Shuldiner attends Faculty meetings as a representative of the Undergraduate Council and is also a member of the Progressive Student Labor Movement (PSLM). In his remarks, he admitted that a student protest of March's Faculty meeting might have been "deleterious," but he said students need a greater voice in the governance of the University.
"I feel honored that I am able to speak with my tie and my button-up shirt," he told the Faculty.
"[But] our voice hasn't really been heard. I wish that maybe students could be enfranchised within the system, so that we do not have to be 400 strong outside chanting and drowning you out," he said.
Rudenstine responded by noting the Faculty would have to decide for itself if it wanted to open more of its committees' doors to students.
Then, Rudenstine asked Shuldiner if the president could be frank with him.
Demonstrations, Rudenstine said after Shuldiner urged him to continue, are not always constructive on issues about which the University is already engaged in direct communication with students.
He noted that University lawyers were already meeting with members of the PSLM when March's rally took place, and an inter-faculty task force is currently looking at the Living Wage Campaign's requests.
"It's sort of hard, honestly, to have it both ways," Rudenstine said. "Once [the discussion] channel is open, its a little odd to see other channels be opened in ways that can actually be disruptive."

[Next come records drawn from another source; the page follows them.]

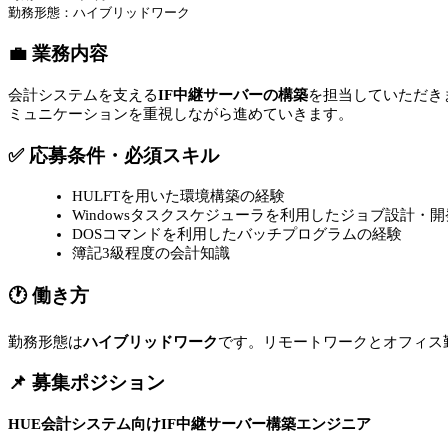
勤務形態：ハイブリッドワーク
💼 業務内容
会計システムを支える
IF中継サーバーの構築
を担当していただき
ミュニケーションを重視しながら進めていきます。
✅ 応募条件・必須スキル
HULFTを用いた環境構築の経験
Windowsタスクスケジューラを利用したジョブ設計・
DOSコマンドを利用したバッチプログラムの経験
簿記3級程度の会計知識
🕐 働き方
勤務形態は
ハイブリッドワーク
です。リモートワークとオフィス
📌 募集ポジション
HUE会計システム向けIF中継サーバー構築エンジニア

Rudenstine's comments come one week after Living Wage Campaign supporters presented a letter endorsed by more than 100 faculty members to the administration and as the campaign threatens to stage demonstrations at Commencement.
Peretz Professor of Yiddish Literature Ruth R. Wisse also rose during the open question period to ask about the administration's responsiveness to student voices.
Wisse asked whether the University planned to reexamine its policy towards excluding the Reserved Officer Training Corps (ROTC) from campus, in light of recent Undergraduate Council debate on the topic.